Hal tersebut disampaikan Dudung usai menerima Wakil Ketua KPK Agus Joko Pramono di Kantor KSP, Selasa (5/5/2026).
Dalam pertemuan itu, sejumlah lembaga disebut ikut terlibat dalam pengawasan program MBG, termasuk Bappenas, KPK, Kementerian Dalam Negeri, KSP hingga Kementerian PAN-RB.
“Ini kita seriusi.

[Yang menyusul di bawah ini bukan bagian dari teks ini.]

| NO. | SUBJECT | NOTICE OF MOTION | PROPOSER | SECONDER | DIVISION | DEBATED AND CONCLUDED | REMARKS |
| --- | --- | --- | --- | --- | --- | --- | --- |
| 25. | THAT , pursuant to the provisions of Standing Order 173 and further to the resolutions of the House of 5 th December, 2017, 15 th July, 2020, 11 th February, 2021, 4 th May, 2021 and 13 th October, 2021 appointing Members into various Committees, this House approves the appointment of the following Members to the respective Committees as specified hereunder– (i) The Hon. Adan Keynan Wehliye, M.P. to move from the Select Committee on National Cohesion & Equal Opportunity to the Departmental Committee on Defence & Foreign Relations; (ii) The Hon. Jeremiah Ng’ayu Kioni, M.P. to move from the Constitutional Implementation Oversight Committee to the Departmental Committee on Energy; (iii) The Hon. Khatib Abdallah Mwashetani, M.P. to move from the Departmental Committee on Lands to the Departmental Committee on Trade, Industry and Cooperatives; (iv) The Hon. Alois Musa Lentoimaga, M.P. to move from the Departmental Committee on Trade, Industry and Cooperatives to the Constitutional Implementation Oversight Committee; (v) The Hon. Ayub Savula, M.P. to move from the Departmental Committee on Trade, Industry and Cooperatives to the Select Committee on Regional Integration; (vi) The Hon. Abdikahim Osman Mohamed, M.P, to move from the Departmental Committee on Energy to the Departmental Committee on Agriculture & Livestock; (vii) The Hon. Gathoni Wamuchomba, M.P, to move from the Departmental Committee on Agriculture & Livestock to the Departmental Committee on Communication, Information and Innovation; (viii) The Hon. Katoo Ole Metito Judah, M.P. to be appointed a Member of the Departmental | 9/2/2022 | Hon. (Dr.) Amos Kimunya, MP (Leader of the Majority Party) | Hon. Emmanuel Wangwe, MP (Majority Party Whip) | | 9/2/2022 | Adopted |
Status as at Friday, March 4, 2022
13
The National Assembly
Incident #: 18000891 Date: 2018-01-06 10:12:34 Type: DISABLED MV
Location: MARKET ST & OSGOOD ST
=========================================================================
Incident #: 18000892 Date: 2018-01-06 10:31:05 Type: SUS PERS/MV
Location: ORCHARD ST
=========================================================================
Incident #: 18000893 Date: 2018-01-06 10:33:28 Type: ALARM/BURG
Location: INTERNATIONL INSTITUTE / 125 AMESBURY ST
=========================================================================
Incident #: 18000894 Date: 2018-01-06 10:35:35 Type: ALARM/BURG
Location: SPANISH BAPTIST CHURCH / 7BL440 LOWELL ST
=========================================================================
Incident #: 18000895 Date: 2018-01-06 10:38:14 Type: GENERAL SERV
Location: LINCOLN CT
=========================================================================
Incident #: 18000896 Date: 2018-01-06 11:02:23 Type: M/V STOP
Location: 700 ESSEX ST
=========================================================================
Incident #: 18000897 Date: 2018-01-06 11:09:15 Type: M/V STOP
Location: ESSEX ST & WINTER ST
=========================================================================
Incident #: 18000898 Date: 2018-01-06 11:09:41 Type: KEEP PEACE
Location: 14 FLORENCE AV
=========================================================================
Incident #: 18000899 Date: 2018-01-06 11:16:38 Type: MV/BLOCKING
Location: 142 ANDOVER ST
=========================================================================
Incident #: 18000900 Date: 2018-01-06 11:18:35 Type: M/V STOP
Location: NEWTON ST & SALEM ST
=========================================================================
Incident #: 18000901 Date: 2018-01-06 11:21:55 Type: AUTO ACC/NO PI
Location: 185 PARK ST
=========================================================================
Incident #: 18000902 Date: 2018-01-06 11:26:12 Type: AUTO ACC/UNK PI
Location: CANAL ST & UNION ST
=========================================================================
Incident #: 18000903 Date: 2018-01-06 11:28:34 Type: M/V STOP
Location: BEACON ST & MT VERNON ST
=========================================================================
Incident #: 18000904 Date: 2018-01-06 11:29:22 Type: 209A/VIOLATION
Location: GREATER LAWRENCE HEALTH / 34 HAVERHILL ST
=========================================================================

Ada beberapa ketimpangan yang sedang kami dalami terkait program MBG,” ujar Dudung.
Dudung menegaskan pihaknya akan melakukan inspeksi mendadak (sidak) langsung ke lapangan bersama tim lintas kementerian untuk memastikan laporan yang diterima benar-benar sesuai fakta.
“Kalau ditemukan pelanggaran, saya tidak akan segan-segan untuk mengungkapkannya secara langsung ke publik,” tegas Dudung.
Program Prioritas Nasional Jadi Fokus Pencegahan Korupsi
Dalam kerangka Stranas PK, KPK menjalankan 15 aksi pencegahan korupsi yang berfokus pada sektor perizinan, tata niaga, keuangan negara, reformasi birokrasi, hingga penegakan hukum.
Program MBG dan KDMP kini menjadi salah satu fokus utama pengawasan karena menyangkut anggaran besar dan kepentingan masyarakat luas.
Pemerintah berharap pengawasan sejak awal mampu memastikan program berjalan tepat sasaran, transparan dan bebas dari praktik korupsi yang dapat merugikan masyarakat. (*)
Poin Utama Berita
- KPK mengawal program Makan Bergizi Gratis (MBG) dan Koperasi Desa Merah Putih.
- Pengawasan dilakukan melalui Strategi Nasional Pencegahan Korupsi (Stranas PK).
- KPK memetakan potensi penyimpangan dalam pelaksanaan program MBG.
- Badan Gizi Nasional diminta menindaklanjuti rekomendasi perbaikan dari KPK.
- KPK juga fokus pada desain besar program Koperasi Desa Merah Putih.
- Kepala KSP Dudung Abdurachman menyoroti dugaan ketimpangan program MBG.
- Dudung mengancam akan membongkar pelanggaran jika ditemukan di lapangan.
- Pemerintah ingin memastikan program prioritas nasional berjalan transparan dan bebas korupsi.